Two weeks ago, the Social Security Administration told Shirar something she had known since October 2006: She was disabled.
“It’s over,” 58-year-old Shirar said. “The resolution is nice, but not as sweet as it would be if I didn’t have to go through with it in the first place. I would rather be working.”
Shirar’s case is not unusual, said Rocky Nichols, executive director of the Disability Rights Center of Kansas. Even Shirar considers herself fortunate with her almost three-and-a-half-year wait.
“People with disabilities get pulled through that wringer over and over again,” Nichols said. “The system of applying for and being deemed eligible for Social Security benefits can be a very draining, difficult system to navigate.”
A combination of aging baby boomers, shrinking or stagnant budgets and a poor economy has sent the number of disability cases skyrocketing in the past few years.
In 2007, Kansas was ranked as the worst state in the country for the time it took to process disability claims.
The SSA took note and started making improvements by hiring more administrative law judges to hear cases, having other centers across the country pick up cases, and making plans to open a new hearings office in Topeka in the next year.
Both the Kansas City and Wichita hearing offices have seen a drop in the number of cases waiting to be heard and the length of time it takes to process them.
Still, at 581 days, Kansas City ranks among the top 10 offices in the country for the longest wait times, according to data provided by the SSA.
A long road
Shirar first applied for disability in October 2006. When that claim was denied, she appealed it.
Then came a really long wait: almost 900 days.
In March 2009, Shirar had her hearing.
“I would have crawled to Kansas City if I had to,” Shirar said at the time. “That was one of the most important days of my life.”
What she didn’t realize then was that her wait wasn’t over.
After the hearing, 90 days went by with no decision.
Through the help of U.S. Rep. Dennis Moore’s office, Shirar discovered that a mistake had been made and a decision was never sent to her or her attorney.
Shirar learned of the decision to deny her claims 30 days after the deadline for appealing it. With the urging of Moore’s office, the case eventually ended up at the Appeals Council in Virginia, Shirar said.
A decision on that case has yet to be made.
In June as the first case was in limbo, Shirar filed another disability claim on the advice of her attorney.
“I thought, ‘Oh, great, here is the nightmare again,'” she said.
This time the process went much faster. A decision arrived in her mailbox by mid-February.
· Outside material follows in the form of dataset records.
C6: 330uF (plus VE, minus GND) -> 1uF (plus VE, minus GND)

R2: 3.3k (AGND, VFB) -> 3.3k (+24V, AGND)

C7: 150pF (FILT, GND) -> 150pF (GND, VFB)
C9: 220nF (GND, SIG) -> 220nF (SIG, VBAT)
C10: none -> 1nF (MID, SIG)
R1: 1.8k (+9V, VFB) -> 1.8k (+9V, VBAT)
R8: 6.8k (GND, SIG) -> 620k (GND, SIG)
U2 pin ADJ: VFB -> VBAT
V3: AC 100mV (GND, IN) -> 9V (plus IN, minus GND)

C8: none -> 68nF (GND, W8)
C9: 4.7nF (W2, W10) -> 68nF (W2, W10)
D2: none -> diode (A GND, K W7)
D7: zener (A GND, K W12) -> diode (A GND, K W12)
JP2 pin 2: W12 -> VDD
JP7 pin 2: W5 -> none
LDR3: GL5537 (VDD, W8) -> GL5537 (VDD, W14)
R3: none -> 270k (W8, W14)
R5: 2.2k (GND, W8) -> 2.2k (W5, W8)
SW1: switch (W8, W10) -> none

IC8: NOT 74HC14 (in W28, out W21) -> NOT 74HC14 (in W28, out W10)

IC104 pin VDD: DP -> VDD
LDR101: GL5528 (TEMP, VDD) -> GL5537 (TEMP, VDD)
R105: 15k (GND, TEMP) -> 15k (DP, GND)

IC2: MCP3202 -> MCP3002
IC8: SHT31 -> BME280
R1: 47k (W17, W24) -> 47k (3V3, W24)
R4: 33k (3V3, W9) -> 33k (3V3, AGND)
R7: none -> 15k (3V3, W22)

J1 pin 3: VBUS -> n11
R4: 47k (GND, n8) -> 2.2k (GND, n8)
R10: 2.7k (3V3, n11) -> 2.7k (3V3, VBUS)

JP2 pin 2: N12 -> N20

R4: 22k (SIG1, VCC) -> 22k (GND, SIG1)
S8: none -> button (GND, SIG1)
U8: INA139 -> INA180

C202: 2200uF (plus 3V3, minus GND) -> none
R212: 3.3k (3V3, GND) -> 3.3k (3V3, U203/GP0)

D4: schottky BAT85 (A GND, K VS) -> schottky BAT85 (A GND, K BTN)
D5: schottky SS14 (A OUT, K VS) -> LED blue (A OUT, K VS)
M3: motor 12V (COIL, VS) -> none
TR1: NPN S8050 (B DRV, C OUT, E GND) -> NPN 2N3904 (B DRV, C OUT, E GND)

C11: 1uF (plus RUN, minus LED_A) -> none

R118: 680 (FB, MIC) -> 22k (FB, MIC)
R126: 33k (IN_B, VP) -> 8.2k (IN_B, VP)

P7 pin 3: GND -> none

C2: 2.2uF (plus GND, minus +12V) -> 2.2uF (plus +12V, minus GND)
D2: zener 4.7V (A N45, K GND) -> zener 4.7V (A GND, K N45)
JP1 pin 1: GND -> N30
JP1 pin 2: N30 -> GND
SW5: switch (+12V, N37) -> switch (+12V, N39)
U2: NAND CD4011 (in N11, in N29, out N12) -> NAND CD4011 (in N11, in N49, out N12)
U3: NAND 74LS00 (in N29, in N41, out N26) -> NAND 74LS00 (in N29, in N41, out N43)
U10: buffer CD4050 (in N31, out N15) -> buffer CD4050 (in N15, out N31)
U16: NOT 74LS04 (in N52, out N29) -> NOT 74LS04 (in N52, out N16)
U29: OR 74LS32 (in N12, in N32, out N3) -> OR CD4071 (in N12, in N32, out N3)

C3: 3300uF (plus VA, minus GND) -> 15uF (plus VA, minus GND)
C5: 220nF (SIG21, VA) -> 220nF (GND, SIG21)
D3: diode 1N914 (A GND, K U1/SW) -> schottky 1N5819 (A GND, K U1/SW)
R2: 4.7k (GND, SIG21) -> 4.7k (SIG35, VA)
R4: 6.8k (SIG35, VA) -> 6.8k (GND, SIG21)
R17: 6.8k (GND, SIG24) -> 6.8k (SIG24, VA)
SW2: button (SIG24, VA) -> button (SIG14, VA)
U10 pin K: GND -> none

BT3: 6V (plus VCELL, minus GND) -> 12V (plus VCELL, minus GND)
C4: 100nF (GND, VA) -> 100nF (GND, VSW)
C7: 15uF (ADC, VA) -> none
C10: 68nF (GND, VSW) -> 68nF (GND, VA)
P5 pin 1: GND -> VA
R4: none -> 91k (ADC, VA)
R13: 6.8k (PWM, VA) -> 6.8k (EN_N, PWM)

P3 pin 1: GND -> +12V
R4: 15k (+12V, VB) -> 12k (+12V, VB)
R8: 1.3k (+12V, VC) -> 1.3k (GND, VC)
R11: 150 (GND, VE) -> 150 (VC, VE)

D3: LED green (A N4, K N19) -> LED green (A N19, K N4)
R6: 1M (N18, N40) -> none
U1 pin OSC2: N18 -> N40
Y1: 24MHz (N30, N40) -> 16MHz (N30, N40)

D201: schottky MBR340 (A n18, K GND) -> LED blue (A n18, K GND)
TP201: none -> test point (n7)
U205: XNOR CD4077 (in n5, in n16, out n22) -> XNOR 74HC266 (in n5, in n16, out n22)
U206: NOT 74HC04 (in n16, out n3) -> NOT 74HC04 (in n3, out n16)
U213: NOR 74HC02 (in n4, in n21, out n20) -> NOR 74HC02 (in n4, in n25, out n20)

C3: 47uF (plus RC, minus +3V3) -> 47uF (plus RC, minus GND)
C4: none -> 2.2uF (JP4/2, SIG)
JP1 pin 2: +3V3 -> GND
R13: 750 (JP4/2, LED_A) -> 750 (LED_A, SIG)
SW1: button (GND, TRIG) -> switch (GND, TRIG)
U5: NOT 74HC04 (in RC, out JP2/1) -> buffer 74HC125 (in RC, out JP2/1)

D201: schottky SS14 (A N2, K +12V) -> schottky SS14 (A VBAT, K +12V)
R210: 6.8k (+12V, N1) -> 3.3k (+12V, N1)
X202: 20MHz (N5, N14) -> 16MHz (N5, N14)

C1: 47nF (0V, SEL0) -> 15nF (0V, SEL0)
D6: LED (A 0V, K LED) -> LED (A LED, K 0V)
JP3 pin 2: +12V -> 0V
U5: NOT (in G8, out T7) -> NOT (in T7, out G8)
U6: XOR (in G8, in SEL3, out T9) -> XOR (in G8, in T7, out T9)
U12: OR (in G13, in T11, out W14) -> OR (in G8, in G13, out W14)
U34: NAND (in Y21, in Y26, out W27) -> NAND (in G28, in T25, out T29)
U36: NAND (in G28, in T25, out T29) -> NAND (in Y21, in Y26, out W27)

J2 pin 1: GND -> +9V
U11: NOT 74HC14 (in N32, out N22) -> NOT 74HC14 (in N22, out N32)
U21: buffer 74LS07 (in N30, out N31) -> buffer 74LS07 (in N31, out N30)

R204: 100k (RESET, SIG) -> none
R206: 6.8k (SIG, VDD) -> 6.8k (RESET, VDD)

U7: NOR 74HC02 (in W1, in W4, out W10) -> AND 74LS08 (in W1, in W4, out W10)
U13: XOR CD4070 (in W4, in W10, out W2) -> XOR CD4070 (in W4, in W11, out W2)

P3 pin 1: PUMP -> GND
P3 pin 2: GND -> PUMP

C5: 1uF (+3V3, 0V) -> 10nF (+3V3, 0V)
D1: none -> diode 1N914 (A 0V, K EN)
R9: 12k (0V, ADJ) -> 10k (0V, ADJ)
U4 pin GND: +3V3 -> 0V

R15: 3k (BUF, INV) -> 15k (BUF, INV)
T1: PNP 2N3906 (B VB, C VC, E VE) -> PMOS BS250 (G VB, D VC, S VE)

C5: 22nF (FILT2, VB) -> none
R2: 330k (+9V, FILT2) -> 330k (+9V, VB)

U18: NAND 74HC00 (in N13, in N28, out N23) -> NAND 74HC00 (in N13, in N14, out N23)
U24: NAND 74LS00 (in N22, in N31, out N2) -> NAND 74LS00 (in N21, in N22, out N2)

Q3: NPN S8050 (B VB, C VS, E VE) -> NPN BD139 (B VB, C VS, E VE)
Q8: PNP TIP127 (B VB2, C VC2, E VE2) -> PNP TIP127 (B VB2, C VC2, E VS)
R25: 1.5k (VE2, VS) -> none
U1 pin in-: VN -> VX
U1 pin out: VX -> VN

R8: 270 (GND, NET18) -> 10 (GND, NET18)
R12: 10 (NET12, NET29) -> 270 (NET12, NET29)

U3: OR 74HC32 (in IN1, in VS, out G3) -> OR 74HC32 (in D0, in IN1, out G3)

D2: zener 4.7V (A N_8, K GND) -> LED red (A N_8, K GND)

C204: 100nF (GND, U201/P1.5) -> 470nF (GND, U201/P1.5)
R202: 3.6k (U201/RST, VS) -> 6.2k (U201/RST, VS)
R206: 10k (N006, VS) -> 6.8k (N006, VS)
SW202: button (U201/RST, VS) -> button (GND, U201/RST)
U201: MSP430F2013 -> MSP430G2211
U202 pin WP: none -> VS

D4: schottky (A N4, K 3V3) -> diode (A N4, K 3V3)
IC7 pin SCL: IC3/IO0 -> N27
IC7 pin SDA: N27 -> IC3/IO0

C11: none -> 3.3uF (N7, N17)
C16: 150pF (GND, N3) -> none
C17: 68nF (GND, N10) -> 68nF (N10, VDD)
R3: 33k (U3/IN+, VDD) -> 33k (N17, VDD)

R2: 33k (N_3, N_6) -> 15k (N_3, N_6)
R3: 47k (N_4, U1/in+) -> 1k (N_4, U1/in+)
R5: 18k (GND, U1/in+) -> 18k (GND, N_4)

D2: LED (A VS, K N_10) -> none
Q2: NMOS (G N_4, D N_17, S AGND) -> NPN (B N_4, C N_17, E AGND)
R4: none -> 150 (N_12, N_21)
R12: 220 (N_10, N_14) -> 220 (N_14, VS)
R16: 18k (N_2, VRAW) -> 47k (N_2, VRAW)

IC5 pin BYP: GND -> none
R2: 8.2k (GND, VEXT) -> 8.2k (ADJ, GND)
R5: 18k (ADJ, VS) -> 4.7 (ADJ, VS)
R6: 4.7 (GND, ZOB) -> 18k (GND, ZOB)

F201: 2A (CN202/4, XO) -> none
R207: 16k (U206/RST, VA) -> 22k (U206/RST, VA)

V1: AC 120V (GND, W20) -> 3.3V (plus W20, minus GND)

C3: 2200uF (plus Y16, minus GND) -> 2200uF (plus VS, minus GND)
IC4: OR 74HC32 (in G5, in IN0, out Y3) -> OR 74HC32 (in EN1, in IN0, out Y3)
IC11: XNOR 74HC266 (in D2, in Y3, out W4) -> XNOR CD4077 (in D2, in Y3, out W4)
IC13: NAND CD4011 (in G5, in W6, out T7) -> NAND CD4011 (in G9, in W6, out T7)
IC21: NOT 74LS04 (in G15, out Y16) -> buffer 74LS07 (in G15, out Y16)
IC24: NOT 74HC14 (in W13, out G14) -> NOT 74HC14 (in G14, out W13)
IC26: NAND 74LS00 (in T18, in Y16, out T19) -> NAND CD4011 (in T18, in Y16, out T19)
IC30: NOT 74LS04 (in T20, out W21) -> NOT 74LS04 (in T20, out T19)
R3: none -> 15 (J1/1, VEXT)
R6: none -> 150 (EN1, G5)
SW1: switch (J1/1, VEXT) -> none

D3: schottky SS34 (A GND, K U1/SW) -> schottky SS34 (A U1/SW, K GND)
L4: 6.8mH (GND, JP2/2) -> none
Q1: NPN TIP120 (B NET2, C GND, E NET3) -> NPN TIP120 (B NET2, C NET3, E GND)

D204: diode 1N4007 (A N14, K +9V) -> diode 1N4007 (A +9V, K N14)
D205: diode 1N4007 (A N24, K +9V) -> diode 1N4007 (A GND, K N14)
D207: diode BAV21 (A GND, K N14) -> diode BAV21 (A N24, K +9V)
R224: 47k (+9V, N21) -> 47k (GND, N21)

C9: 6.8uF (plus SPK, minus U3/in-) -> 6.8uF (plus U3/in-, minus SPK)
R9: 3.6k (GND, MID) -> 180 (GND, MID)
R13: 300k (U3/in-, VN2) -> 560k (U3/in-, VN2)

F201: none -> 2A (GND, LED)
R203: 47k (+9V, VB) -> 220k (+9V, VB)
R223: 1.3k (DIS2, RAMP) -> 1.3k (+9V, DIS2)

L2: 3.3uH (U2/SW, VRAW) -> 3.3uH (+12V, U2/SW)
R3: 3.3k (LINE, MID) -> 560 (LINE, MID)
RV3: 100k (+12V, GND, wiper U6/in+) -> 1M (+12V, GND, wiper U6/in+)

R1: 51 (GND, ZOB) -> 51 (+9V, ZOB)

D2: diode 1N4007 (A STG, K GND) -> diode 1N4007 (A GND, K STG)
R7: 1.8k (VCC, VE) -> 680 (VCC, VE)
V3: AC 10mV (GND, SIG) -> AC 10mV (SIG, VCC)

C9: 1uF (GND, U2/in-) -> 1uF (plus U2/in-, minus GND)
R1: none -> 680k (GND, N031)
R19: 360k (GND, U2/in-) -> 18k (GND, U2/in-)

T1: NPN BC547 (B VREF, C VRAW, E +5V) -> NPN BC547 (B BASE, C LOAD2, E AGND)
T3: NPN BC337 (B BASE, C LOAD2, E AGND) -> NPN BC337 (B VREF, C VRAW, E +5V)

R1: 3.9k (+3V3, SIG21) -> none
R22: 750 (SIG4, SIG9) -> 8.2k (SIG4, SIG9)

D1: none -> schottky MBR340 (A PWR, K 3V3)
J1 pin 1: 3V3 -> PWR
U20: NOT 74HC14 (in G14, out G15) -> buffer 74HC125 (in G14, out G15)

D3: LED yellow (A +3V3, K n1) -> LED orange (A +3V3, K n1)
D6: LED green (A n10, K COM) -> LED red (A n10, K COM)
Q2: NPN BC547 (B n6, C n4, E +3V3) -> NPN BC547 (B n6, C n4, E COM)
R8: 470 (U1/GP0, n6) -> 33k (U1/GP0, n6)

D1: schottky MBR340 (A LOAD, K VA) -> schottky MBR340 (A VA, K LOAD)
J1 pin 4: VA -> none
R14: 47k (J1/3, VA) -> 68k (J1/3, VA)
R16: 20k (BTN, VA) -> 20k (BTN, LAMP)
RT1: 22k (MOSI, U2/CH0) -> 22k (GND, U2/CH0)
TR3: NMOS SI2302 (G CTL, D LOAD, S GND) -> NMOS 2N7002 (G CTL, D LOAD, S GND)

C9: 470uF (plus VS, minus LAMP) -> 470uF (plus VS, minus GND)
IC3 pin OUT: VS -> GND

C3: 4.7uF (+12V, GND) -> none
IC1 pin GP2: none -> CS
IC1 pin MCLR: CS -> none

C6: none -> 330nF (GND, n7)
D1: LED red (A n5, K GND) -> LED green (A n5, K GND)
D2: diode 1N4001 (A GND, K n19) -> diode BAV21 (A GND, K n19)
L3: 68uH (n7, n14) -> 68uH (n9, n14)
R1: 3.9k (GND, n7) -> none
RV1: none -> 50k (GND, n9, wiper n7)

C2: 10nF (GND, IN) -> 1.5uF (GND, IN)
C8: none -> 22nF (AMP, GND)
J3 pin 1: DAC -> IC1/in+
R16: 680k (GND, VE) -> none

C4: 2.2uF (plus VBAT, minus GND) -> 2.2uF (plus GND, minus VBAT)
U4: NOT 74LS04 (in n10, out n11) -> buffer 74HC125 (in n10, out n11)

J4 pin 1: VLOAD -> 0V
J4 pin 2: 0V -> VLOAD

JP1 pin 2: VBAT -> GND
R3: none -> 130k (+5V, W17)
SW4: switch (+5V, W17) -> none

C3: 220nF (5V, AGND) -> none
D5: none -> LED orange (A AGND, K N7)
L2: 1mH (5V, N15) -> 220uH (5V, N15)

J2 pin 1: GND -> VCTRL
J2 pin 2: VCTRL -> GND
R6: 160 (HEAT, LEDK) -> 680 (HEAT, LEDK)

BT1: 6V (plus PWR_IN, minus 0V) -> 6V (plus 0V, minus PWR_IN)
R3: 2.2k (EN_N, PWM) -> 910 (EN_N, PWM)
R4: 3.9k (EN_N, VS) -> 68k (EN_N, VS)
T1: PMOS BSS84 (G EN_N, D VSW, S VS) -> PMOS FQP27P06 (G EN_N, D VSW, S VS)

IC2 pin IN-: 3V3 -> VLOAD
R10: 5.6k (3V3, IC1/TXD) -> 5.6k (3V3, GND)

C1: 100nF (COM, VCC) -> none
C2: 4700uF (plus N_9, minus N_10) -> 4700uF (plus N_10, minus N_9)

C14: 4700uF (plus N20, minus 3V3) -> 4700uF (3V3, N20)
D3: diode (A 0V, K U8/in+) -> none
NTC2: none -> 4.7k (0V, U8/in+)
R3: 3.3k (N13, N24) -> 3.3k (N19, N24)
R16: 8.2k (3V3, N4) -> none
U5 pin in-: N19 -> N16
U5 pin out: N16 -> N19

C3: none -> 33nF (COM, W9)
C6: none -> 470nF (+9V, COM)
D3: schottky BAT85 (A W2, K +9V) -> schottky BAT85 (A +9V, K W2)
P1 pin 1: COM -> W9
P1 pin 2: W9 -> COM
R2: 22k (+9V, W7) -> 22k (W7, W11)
“I was scared to death,” Shirar said of opening the letter that gave her the approval she had been waiting for. “Once I read it, I sat there and I couldn’t believe it.”
Shirar will soon start receiving monthly disability checks — an amount that is roughly 10 times more than what she has been living on for the past year.
Shirar predicts she’ll continue to be a penny-pincher. She already has set up appointments to see an eye doctor and a dentist, something she couldn’t afford to do while waiting for disability.
“The monetary (part of it) isn’t that important to me. The thing that is really important to me is I will be able to go to the doctors now,” Shirar said.
She has other plans as well, such as helping local disability advocacy groups.
“I can’t work any more. That is obvious,” Shirar said. “But there is nothing that says I can’t talk. So I intend to tell my story to everyone I know.”